Des accusations liées au terrorisme et à la cyberfraude
Le Service fédéral de sécurité russe (FSB) a annoncé aujourd’hui que Durov était poursuivi pour avoir facilité des activités terroristes. Selon l’agence russe Interfax, le service a parallèlement émis une demande de recherche internationale.
D’après le FSB, Telegram n’aurait pas suffisamment agi pour supprimer des canaux, discussions et bots qui, selon les autorités, étaient utilisés par les services de renseignement ukrainiens, des groupes terroristes et des organisations extrémistes. Ces comptes auraient servi à coordonner des attaques, recruter de nouveaux membres et commettre des actes de cyberfraude.
La pression russe sur Telegram
Ces accusations font suite à de précédentes informations publiées en février, selon lesquelles la Russie avait ouvert une enquête pénale contre Durov. Le fondateur de Telegram avait alors lui-même confirmé cette enquête dans un message publié sur X.
Il y affirmait que les autorités russes utilisaient cette procédure pour faire pression sur Telegram. Selon Durov, elles inventent sans cesse de nouveaux motifs pour restreindre l’accès à la messagerie.
« Chaque jour, les autorités inventent de nouveaux prétextes pour limiter l’accès des Russes à Telegram, tout en cherchant à étouffer le droit à la vie privée et à la liberté d’expression. »
Durov s’est déjà opposé à plusieurs reprises aux tentatives de gouvernements visant à contraindre Telegram à exercer un contrôle accru sur les contenus diffusés par ses utilisateurs.

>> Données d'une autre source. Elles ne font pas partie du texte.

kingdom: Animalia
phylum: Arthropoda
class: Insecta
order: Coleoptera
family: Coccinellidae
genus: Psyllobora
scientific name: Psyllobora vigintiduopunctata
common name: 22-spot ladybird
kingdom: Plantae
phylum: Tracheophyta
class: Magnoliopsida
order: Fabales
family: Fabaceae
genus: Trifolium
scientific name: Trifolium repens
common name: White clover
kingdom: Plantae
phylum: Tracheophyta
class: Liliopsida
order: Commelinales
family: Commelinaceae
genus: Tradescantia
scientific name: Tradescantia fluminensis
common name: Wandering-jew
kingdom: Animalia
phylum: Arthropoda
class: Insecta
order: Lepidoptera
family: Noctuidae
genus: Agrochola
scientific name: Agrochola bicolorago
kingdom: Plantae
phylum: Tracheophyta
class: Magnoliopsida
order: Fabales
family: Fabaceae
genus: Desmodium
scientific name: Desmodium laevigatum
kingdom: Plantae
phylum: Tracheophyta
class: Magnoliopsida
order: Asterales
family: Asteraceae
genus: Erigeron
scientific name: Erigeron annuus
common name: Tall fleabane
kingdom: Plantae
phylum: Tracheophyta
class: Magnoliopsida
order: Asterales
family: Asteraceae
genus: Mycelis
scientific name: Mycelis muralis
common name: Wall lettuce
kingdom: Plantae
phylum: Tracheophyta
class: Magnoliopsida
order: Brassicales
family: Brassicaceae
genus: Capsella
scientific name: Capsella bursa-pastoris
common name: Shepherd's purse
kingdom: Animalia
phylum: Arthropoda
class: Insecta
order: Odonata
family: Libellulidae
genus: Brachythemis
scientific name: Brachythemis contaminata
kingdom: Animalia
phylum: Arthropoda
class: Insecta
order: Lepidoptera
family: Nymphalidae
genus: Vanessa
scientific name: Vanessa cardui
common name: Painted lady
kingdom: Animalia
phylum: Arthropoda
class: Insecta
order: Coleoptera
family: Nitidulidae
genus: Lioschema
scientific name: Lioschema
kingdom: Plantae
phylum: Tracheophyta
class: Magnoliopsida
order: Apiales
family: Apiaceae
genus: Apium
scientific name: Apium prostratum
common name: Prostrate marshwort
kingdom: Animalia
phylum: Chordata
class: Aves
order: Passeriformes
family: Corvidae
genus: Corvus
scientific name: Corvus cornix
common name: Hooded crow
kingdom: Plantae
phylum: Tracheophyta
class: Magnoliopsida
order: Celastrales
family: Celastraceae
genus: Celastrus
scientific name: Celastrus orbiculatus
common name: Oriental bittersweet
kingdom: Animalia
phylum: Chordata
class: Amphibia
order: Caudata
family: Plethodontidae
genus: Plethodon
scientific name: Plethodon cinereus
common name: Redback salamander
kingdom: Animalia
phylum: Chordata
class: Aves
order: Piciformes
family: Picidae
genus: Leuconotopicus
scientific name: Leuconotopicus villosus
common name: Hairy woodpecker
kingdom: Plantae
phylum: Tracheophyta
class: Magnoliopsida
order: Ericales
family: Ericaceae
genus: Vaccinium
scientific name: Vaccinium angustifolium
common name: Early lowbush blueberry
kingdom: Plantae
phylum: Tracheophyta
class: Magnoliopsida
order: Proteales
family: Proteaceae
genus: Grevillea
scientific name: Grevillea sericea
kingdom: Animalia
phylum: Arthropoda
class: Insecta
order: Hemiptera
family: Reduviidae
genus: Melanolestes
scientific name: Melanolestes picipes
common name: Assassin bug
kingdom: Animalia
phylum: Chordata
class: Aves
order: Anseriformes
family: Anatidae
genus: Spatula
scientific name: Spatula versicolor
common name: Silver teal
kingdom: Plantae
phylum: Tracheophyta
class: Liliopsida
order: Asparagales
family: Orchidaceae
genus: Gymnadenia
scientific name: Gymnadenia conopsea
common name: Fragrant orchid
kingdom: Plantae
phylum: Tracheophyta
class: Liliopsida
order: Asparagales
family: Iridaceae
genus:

La plateforme se présente depuis des années comme un service attaché à la confidentialité et aux communications chiffrées.
L’enquête française reste ouverte
Outre la procédure russe, Pavel Durov fait toujours l’objet d’une enquête pénale en France. Les autorités françaises cherchent à déterminer si Telegram a insuffisamment agi contre les activités illégales présentes sur la plateforme.
Plus tôt cette année, les restrictions de déplacement imposées à Durov en France ont été levées, ce qui lui a permis de quitter à nouveau le territoire. L’enquête, elle, n’est toutefois pas encore close.